Despite the obvious downfalls, this increased sense of precarity has had to be matched by equal parts care and creativity. Whilst securing infrastructure at the last minute has never been good practice, with the trend of constantly changing creative designs, it gradually became more and more normalised. It’s therefore reasonable to see our current supply issue as the vital push we needed to bring the live events sector more in line with other industries. In a similar vein, we’ve had to become less reliant on physical materials, instead being more innovative in the way we offer shared experiences. In practice, this means expanding the offering of content; bringing in more partners with different angles on what the shared experience can be; and creating a more simplified, holistic event space that depends less on an army of creatives and construction crews.

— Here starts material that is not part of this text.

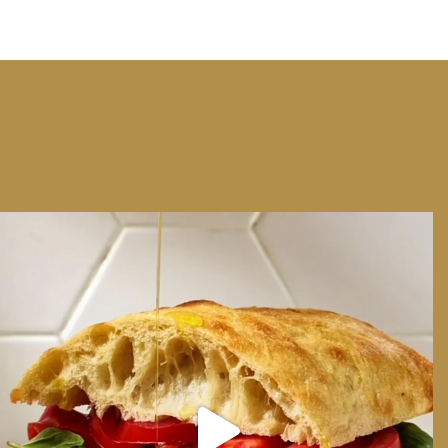
We can have Euro summer, right here at home
...
14
0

'We must use this time whilst the dust is unsettled to re-evaluate our practice, not least in light of a post-pandemic landscape, but also that which pre-existed it.'
What’s more, we’ve been made to acknowledge the vital importance of emotional sustainability, not least when approaching from an angle of compassion and care, but also when considering the industry’s future. We must cherish our most valuable assets, those which set us apart from the industries we compete with – people. We must give our staff members a sense of value, a healthy balance between work and life, and the wellbeing support they need to keep them wanting to stay. This, in turn, will guarantee the influx of entry-level young professionals that our sector needs to thrive. Failing to address the stress issue with urgency will risk sacrificing the fresh ideas the younger generation bring and ultimately will stop us from moving forward.
We must use this time whilst the dust is unsettled to re-evaluate our practice, not least in light of a post-pandemic landscape, but also that which pre-existed it. Whilst government help initially was good – a short term injection of cash welcomed and succeeding to keep some companies afloat – it hasn’t been nearly as long-reaching or considered enough to enable the industry to bounce back from such an epochal moment in time. Therefore, for the festival industry to rise out of the pandemic’s ashes in the next two or three years, a healthy policy of recruitment and training, coupled with a commitment to plan further in advance must take priority.